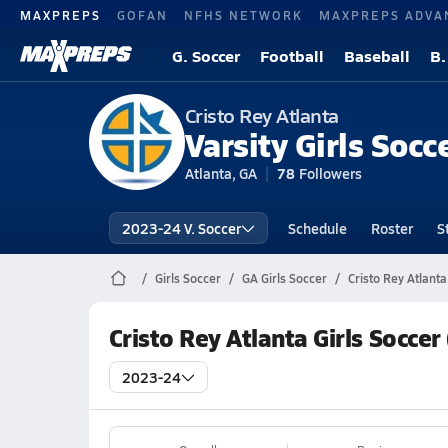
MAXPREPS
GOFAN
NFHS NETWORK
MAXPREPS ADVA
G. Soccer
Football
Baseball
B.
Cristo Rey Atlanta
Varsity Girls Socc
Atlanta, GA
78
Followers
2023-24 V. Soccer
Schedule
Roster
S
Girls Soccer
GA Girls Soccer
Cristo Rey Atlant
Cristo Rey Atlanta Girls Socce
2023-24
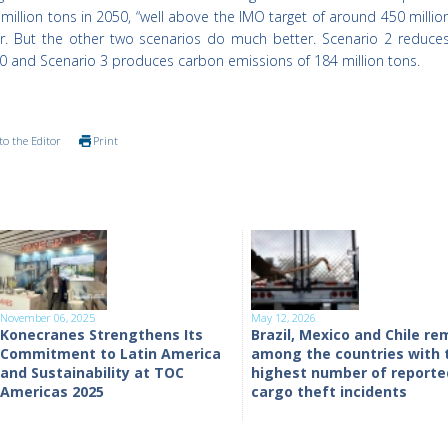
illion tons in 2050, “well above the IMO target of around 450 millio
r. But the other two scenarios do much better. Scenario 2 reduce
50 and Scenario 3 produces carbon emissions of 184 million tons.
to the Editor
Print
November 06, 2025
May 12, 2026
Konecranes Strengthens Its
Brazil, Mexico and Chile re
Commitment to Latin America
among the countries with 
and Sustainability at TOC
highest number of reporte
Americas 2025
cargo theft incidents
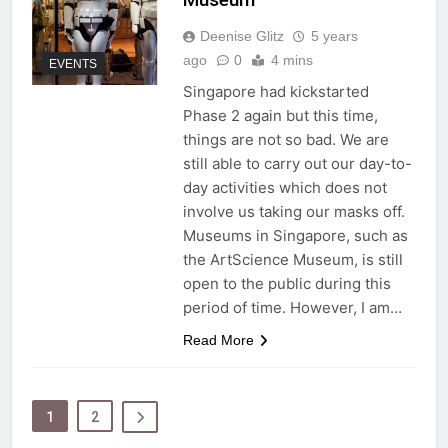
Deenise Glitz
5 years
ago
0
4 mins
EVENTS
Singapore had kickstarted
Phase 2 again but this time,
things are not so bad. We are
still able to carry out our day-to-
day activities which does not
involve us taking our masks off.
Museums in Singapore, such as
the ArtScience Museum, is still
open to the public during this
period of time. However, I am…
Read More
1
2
□ □ □ □
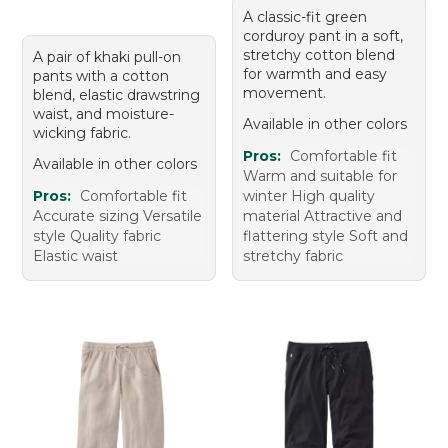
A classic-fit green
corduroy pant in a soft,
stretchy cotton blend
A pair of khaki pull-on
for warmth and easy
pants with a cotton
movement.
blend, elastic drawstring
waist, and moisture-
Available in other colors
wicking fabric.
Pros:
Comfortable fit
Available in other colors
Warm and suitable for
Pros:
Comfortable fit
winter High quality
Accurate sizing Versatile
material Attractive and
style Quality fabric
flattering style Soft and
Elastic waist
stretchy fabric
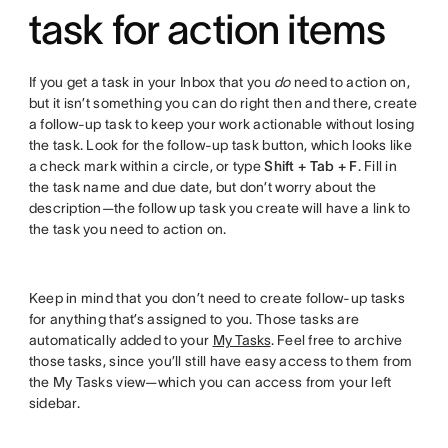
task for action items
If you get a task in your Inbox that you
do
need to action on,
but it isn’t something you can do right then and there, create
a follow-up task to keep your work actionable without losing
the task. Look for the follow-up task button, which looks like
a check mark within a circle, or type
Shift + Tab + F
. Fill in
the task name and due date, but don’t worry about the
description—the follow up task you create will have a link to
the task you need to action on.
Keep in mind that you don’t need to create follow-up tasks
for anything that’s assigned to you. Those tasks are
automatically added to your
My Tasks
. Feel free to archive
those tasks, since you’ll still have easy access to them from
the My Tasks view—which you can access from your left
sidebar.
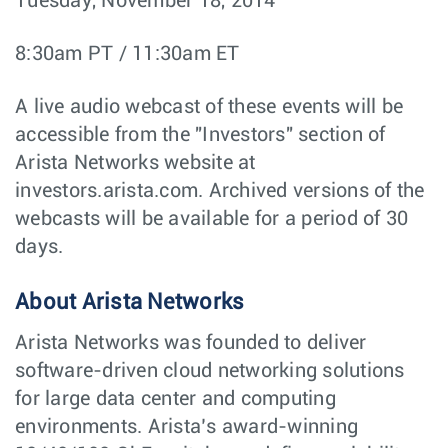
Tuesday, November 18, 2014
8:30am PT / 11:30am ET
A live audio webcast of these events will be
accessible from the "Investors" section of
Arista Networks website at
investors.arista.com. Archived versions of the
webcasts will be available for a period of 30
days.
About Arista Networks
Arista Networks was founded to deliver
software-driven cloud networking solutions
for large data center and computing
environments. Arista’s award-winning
□ □ □ □
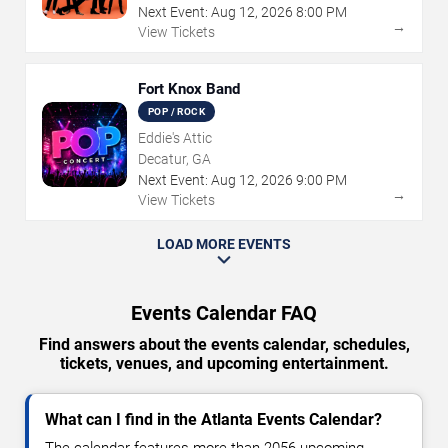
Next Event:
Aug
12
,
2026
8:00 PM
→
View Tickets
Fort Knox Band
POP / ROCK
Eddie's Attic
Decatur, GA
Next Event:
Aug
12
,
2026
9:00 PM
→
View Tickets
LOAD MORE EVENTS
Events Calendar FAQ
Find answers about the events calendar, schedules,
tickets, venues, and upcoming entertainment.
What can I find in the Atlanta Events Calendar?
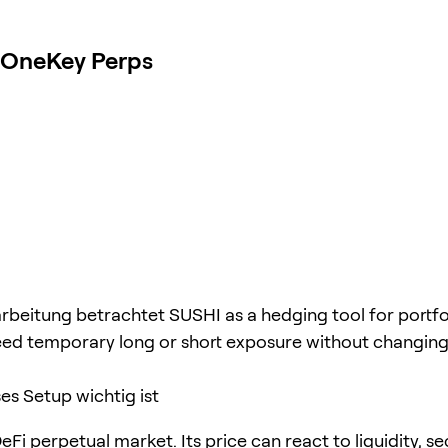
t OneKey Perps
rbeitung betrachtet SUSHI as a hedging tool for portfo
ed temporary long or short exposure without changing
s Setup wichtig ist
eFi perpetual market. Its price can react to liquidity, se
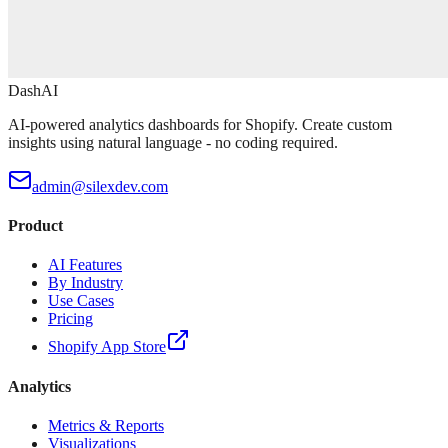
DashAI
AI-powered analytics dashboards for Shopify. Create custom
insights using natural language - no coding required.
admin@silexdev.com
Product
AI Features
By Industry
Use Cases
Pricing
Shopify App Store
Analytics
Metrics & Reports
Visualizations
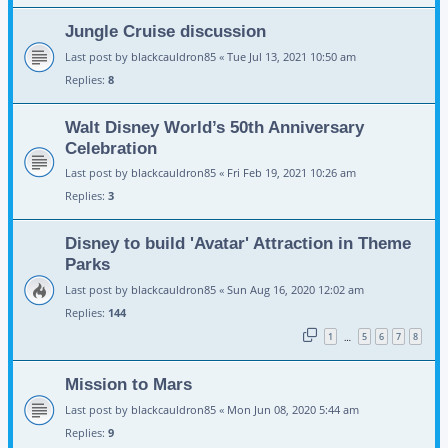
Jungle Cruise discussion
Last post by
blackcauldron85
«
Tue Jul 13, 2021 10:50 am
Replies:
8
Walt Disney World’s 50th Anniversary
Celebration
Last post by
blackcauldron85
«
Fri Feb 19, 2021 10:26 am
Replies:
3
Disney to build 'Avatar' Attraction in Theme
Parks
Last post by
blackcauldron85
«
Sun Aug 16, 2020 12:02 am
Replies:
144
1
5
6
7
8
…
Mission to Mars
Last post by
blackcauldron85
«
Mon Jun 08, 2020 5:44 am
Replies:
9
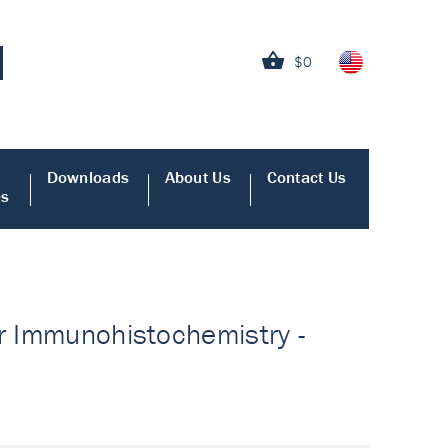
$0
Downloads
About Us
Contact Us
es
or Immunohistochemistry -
□ □ □ □
WHAT THE TASK ASKS:
Return each line above that contains the string "Atlanta", copied in full.

EXERCISE OUTPUT:
Cristo Rey Atlanta
Atlanta, GA
Cristo Rey Atlanta Girls Socce
What can I find in the Atlanta Events Calendar?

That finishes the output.